Records from a data collection
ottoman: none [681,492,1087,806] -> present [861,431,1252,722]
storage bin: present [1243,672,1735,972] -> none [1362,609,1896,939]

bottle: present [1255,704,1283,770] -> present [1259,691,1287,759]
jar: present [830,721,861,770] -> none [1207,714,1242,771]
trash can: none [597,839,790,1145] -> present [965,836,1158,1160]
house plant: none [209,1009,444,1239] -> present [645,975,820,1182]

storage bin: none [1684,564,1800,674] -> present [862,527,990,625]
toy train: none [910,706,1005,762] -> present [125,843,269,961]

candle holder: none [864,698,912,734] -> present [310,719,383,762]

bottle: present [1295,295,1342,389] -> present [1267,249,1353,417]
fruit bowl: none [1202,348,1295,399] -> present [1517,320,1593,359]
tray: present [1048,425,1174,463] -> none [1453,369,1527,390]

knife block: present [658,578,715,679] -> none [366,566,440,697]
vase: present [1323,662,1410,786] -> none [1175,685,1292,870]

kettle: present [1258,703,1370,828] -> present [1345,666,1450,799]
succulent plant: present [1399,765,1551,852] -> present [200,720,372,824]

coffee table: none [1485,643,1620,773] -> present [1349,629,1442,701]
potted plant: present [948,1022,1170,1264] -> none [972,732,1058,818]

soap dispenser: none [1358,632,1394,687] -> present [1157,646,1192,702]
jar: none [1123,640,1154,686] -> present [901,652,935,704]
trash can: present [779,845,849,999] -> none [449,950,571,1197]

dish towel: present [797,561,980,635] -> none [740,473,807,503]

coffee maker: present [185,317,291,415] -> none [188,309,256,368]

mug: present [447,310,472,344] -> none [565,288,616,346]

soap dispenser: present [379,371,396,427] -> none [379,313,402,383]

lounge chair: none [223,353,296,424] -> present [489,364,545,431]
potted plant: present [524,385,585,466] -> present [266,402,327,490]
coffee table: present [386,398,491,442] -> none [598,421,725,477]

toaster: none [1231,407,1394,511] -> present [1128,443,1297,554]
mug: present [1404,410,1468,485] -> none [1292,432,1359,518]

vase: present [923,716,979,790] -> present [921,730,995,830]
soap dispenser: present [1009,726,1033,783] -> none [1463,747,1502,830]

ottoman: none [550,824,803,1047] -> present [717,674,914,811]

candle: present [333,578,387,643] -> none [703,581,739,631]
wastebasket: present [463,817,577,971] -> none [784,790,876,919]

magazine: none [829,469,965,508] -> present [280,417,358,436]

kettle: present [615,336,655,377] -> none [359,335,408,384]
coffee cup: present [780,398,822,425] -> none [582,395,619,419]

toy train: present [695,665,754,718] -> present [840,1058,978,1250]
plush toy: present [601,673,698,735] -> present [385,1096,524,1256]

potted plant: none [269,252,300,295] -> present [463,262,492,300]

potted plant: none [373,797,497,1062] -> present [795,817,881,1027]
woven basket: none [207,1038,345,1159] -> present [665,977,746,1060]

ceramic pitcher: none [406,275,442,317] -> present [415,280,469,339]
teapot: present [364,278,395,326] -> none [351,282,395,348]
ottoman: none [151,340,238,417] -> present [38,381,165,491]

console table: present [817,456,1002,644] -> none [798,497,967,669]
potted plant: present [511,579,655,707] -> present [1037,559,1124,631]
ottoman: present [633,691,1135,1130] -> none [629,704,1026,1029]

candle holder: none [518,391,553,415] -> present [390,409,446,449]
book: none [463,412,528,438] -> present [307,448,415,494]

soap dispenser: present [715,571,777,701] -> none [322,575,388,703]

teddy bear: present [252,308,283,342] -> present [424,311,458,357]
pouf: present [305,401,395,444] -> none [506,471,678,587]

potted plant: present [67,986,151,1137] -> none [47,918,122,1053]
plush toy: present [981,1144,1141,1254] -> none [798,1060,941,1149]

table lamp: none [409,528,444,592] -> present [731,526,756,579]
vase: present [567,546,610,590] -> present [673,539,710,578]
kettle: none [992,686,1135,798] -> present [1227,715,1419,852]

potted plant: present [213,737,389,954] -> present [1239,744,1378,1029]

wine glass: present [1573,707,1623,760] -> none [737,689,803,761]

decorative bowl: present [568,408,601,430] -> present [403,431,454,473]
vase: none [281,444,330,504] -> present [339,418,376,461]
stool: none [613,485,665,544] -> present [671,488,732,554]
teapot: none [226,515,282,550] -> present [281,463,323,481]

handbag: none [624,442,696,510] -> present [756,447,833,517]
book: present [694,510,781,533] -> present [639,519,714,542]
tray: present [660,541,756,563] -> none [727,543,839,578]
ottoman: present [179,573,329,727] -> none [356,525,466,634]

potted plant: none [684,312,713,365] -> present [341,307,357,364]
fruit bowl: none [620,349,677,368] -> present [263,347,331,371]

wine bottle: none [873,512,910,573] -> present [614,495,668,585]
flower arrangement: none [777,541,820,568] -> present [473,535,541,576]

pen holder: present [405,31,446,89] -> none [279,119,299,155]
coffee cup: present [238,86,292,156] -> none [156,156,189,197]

#### INSTRUCTIONS TO FOLLOW
Copy out the lines above exactly, beginning at the one that contains "storage bin: none" and ending at the one that contains "coffee table: none".

#### WRITTEN SOLUTION
storage bin: none [1684,564,1800,674] -> present [862,527,990,625]
toy train: none [910,706,1005,762] -> present [125,843,269,961]

candle holder: none [864,698,912,734] -> present [310,719,383,762]

bottle: present [1295,295,1342,389] -> present [1267,249,1353,417]
fruit bowl: none [1202,348,1295,399] -> present [1517,320,1593,359]
tray: present [1048,425,1174,463] -> none [1453,369,1527,390]

knife block: present [658,578,715,679] -> none [366,566,440,697]
vase: present [1323,662,1410,786] -> none [1175,685,1292,870]

kettle: present [1258,703,1370,828] -> present [1345,666,1450,799]
succulent plant: present [1399,765,1551,852] -> present [200,720,372,824]

coffee table: none [1485,643,1620,773] -> present [1349,629,1442,701]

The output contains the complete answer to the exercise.